Of course, no trip to a town like this would be complete without walking through the unique shops that line the town square and beyond. It’s fun to walk through them, but be prepared for some sticker shock. Keep your eyes out for trinkets made from the elk antlers that may have been bought at auction.
On our way back to Idaho Falls, we drove past the Palisades Reservoir, which I love in the summer. It the winter, it is a thing of beauty. The reservoir supplies the water to the towns and farmers down river, but also provides for loads of entertainment in the summer.
Additional Things to do
If you’re looking for other things to do on your day trip to Jackson Wyoming, here are some options.
Go skiing at one of their three ski resorts. (winter)
Go white water rafting. (summer)
Go hiking or mountain biking in the Grand Tetons (summer)

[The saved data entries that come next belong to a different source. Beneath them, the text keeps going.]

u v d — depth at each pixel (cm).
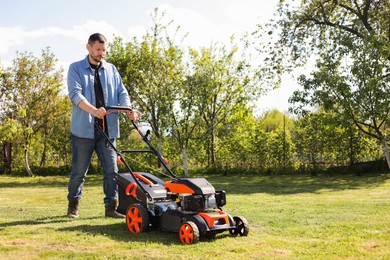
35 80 2362
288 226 576
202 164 2194
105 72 648
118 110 600
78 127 636
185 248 454
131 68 2070
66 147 2403
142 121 2088
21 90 2336
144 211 527
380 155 1862
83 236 512
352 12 2019
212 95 2045
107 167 650
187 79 1992
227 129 2014
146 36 2116
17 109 2266
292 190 1238
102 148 650
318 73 1647
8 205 899
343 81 1619
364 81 1612
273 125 2981
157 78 2053
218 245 466
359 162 1852
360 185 1369
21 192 1291
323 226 572
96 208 802
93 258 418
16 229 557
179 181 514
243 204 831
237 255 425
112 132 648
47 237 508
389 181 1468
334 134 1819
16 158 2519
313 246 462
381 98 1606
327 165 1892
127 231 543
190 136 2027
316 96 1650
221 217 497
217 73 2075
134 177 564
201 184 502
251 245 464
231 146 2042
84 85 629
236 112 2095
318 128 1833
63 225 588
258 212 706
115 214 655
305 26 2081
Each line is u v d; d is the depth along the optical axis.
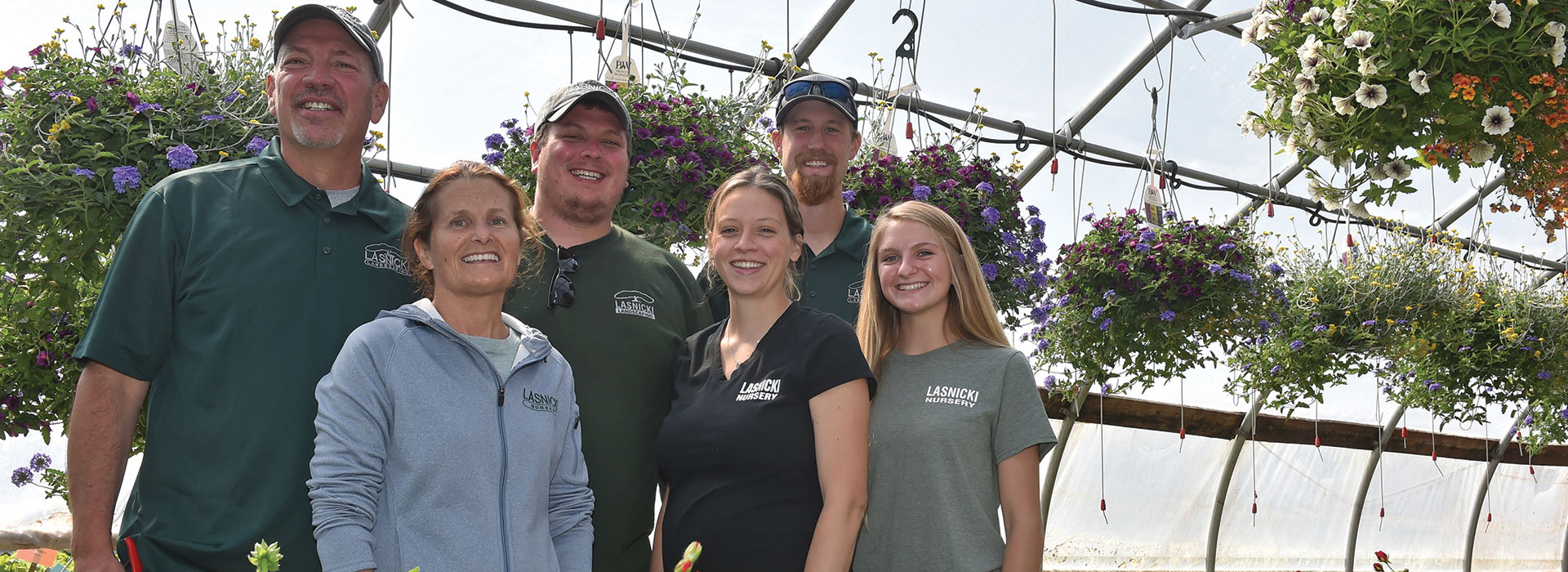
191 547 1.98
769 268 2.33
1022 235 4.16
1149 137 6.26
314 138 2.18
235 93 3.14
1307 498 8.86
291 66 2.22
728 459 2.19
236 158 3.13
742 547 2.14
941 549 2.29
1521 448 10.05
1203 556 8.31
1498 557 10.20
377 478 1.83
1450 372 7.06
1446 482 9.75
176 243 2.09
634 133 3.44
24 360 3.48
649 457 2.46
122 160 2.97
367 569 1.74
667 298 2.63
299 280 2.13
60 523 4.85
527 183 3.55
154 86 3.09
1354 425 8.90
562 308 2.45
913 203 2.62
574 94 2.57
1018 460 2.38
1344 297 6.33
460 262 1.97
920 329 2.57
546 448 1.97
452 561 1.79
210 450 2.01
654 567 2.30
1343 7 2.84
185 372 2.04
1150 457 8.04
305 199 2.20
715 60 4.97
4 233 2.90
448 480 1.83
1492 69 2.82
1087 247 5.13
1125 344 5.08
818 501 2.20
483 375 1.94
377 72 2.37
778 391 2.20
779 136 3.55
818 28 4.92
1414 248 6.57
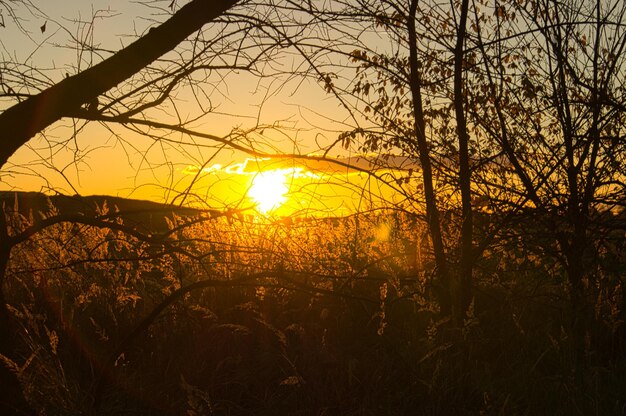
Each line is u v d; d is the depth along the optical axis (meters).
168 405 4.11
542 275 5.84
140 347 4.99
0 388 3.47
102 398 4.10
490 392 3.99
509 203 5.21
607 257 5.53
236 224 5.39
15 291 5.71
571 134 5.30
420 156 5.21
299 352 4.74
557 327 5.05
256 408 4.20
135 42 3.53
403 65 5.38
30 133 3.45
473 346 4.49
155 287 6.04
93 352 4.79
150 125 3.58
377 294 5.80
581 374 3.90
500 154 5.19
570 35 5.25
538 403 3.89
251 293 5.51
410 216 5.34
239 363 4.71
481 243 5.40
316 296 5.30
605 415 3.60
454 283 5.38
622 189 5.26
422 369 4.33
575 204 5.23
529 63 5.37
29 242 5.35
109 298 5.54
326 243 5.85
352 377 4.36
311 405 4.11
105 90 3.53
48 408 3.79
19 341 4.84
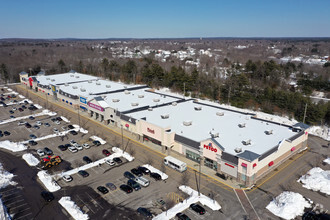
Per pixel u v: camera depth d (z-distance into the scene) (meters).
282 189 49.06
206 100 118.38
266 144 56.59
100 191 48.38
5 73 174.00
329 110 85.31
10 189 49.34
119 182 51.56
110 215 41.88
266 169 53.94
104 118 84.25
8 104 112.19
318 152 65.56
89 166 58.00
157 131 64.50
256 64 153.25
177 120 71.75
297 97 95.44
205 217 41.31
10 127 84.12
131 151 65.50
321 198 46.38
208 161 57.22
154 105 86.25
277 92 102.56
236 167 51.12
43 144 70.25
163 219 40.59
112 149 66.25
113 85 118.19
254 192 48.06
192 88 127.75
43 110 102.06
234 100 109.56
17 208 43.72
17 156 63.28
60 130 80.56
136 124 71.25
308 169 56.69
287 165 58.56
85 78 138.00
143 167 56.19
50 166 57.78
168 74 138.38
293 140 60.91
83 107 98.06
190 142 58.78
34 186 50.34
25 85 152.62
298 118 92.00
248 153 49.78
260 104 107.19
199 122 70.25
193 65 198.25
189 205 44.03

Go snow mobiling through Yellowstone (winter)
Watch a rodeo
Go star gazing
Visit the Children’s Museum
Step into one of the many art galleries
Visit the National Museum of Wildlife Art
Go dog sledding (winter)
Follow the rules on the signs at the Elk Refuge
If you’re driving to Jackson in the winter, be sure to check the road conditions
Pack a blanket and some extra water and food in the car for emergencies
Bring a good set of binoculars
If you’re a photographer, bring a good camera with a telephoto lens
Do NOT approach the wildlife!
I hope that you will enjoy your day trip to Jackson Wyoming. It’s a beautiful place to spend some time and who knows, maybe you will fall in love with it and stay.